**WORK ITEM**
Your output should be the exact lines from the start of the data through the line containing "A simple textual", with no pictures.

**RAW DATA**
════════════════

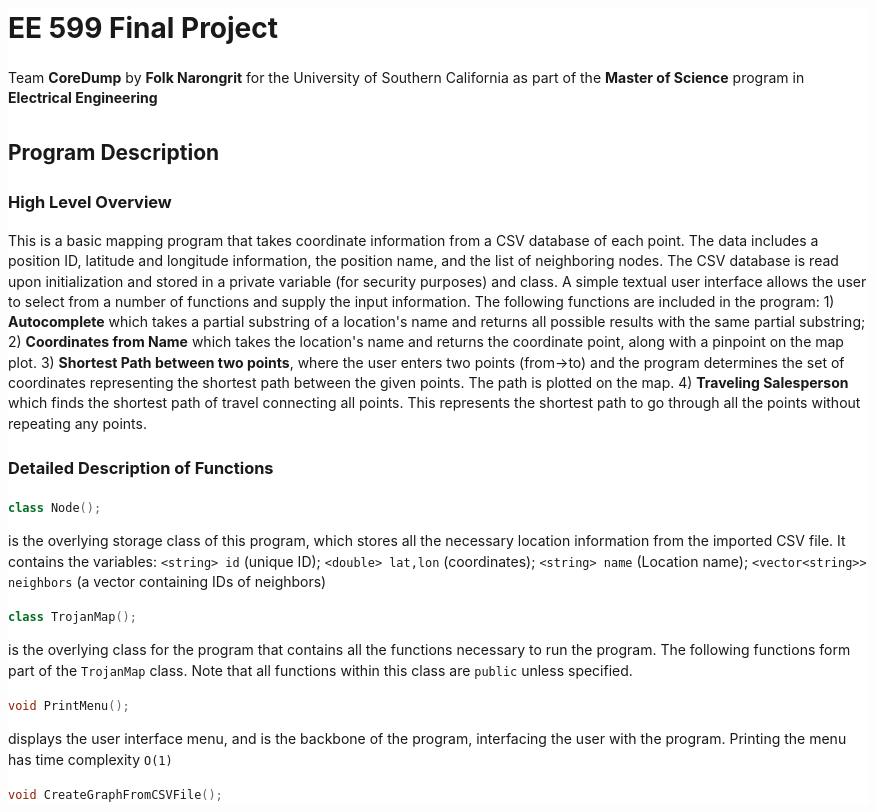 # EE 599 Final Project 

Team **CoreDump** by **Folk Narongrit** for the University of Southern California as part of the **Master of Science** program in **Electrical Engineering** 

## Program Description

### High Level Overview

This is a basic mapping program that takes coordinate information from a CSV database of each point. The data includes a position ID, latitude and longitude information, the position name, and the list of neighboring nodes. The CSV database is read upon initialization and stored in a private variable (for security purposes) and class.
A simple textual user interface allows the user to select from a number of functions and supply the input information. 
The following functions are included in the program:
		1) **Autocomplete** which takes a partial substring of a location's name and returns all possible results with the same partial substring;
		2) **Coordinates from Name** which takes the location's name and returns the coordinate point, along with a pinpoint on the map plot.
		3) **Shortest Path between two points**, where the user enters two points (from->to) and the program determines the set of coordinates representing the shortest path between the given points. The path is plotted on the map.
		4) **Traveling Salesperson** which finds the shortest path of travel connecting all points. This represents the shortest path to go through all the points without repeating any points.

### Detailed Description of Functions

```cpp
class Node();
```

is the overlying storage class of this program, which stores all the necessary location information from the imported CSV file. It contains the variables: `<string> id` (unique ID); `<double> lat,lon` (coordinates); `<string> name` (Location name); `<vector<string>> neighbors` (a vector containing IDs of neighbors)  

```cpp 
class TrojanMap();
```

is the overlying class for the program that contains all the functions necessary to run the program. The following functions form part of the `TrojanMap` class. Note that all functions within this class are `public` unless specified.

```cpp
void PrintMenu();
```

displays the user interface menu, and is the backbone of the program, interfacing the user with the program. Printing the menu has time complexity `O(1)`

```cpp
void CreateGraphFromCSVFile();
```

════════════════

**REPLY TO THE TASK**
 # EE 599 Final Project 

Team **CoreDump** by **Folk Narongrit** for the University of Southern California as part of the **Master of Science** program in **Electrical Engineering** 

## Program Description

### High Level Overview

This is a basic mapping program that takes coordinate information from a CSV database of each point. The data includes a position ID, latitude and longitude information, the position name, and the list of neighboring nodes. The CSV database is read upon initialization and stored in a private variable (for security purposes) and class.
A simple textual user interface allows the user to select from a number of functions and supply the input information. 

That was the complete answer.